Howard Fineman writes for Newsweek: "Bottom line: Americans will go to the polls on Nov. 4, 2008 with basically the same Iraq policy in place as we have now. All of the rest is the sound and fury of political positioning. If the American people want to end this war faster, they will have to vote to do so -- again, since that is what most of them thought they were doing in 2006."

What They Said (and Didn't Say)

Peter Baker and Jonathan Weisman write in The Washington Post: "Army Gen. David H. Petraeus told Congress yesterday that the deployment of 30,000 more troops to Iraq has made enough progress that the additional combat forces can be pulled out by next summer, but he cautioned against 'rushing to failure' with a larger and speedier withdrawal. . . .

"The drawdown Petraeus presented moves up the previous military timetable that would have governed the troop increase barring any change in military policy. Military planners have said that the extra forces would have to begin withdrawing in April and that all would be out by August. Petraeus effectively proposed starting sooner but finishing by nearly the same deadline."

Michael R. Gordon writes in the New York Times that Petraeus "proposed an American presence that would not only be longer and larger than many Democrats have advocated but would also provide for a greater American combat role in protecting the Iraqi population. . . .

"The American commander was not only rebuffing the demand for a firm timeline for withdrawing the bulk of American forces, but also putting critics on notice that even when reductions come he has a different vision of the manner in which many of the remaining troops would be used."

Nancy A. Youssef and Leila Fadel write for McClatchy Newspapers: "The Bush administration's top two officials in Iraq answered questions from Congress for more than six hours on Monday, but their testimony may have been as important for what they didn't say as for what they did.

"A chart displayed by Army Gen.
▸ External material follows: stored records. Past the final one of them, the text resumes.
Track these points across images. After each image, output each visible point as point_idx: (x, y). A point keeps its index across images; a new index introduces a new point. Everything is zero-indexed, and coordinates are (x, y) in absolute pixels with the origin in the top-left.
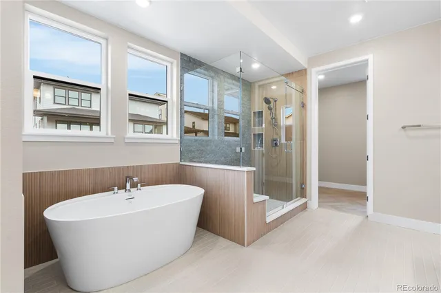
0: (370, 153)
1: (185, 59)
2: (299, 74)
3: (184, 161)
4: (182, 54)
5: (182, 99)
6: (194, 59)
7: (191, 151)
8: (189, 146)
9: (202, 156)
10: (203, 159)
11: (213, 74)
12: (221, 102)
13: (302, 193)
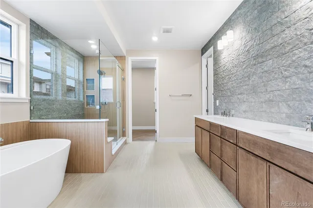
0: (157, 107)
1: (35, 25)
2: (121, 58)
3: (34, 119)
4: (31, 20)
5: (31, 62)
6: (42, 28)
7: (40, 110)
8: (38, 105)
9: (49, 114)
10: (50, 116)
11: (57, 45)
12: (64, 69)
13: (124, 134)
David Petraeus that purported to show the decline in sectarian violence in Baghdad between December and August made no effort to show that the ethnic character of many of the neighborhoods had changed in that same period from majority Sunni Muslim or mixed to majority Shiite Muslim.
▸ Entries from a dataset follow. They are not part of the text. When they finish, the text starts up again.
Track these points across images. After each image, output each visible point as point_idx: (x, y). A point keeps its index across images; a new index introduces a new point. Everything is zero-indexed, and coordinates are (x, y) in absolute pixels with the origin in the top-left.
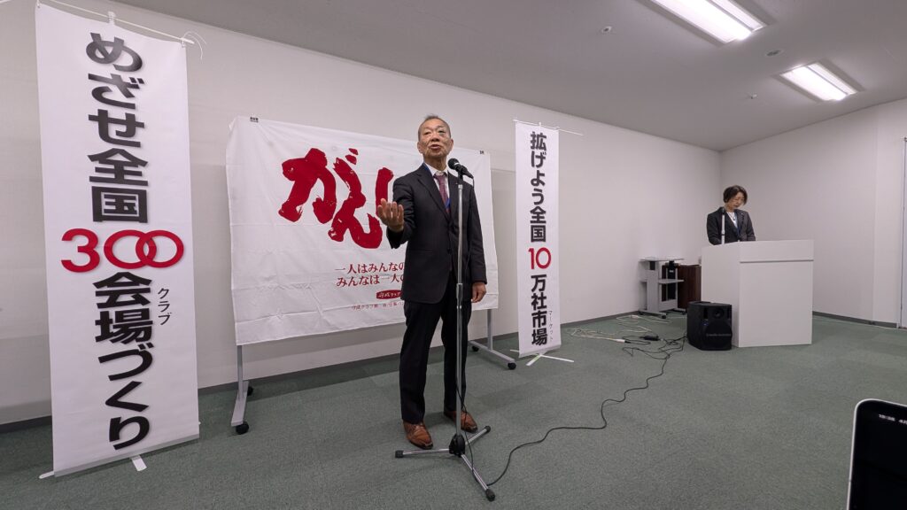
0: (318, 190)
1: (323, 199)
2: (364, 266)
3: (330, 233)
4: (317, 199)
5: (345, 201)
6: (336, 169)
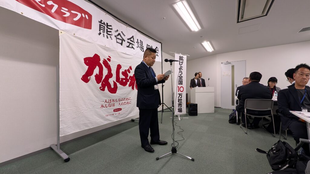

"Neither Petraeus nor U.S. Ambassador Ryan Crocker talked about the fact that since the troop surge began the pace by which Iraqis were abandoning their homes in search of safety had increased. They didn't mention that 86 percent of Iraqis who've fled their homes said they'd been targeted because of their sect, according to the International Organization for Migration. . . .

"Petraeus also didn't highlight the fact that his charts showed that 'ethno-sectarian' deaths in August, down from July, were still higher than in June, and he didn't explain why the greatest drop in such deaths, which peaked in December, occurred between January and February, before the surge began.

"And while both officials said that the Iraqi security forces were improving, neither talked about how those forces had been infiltrated by militias, though Petraeus acknowledged that during 2006 some Iraqi security forces had participated in the ethnic violence."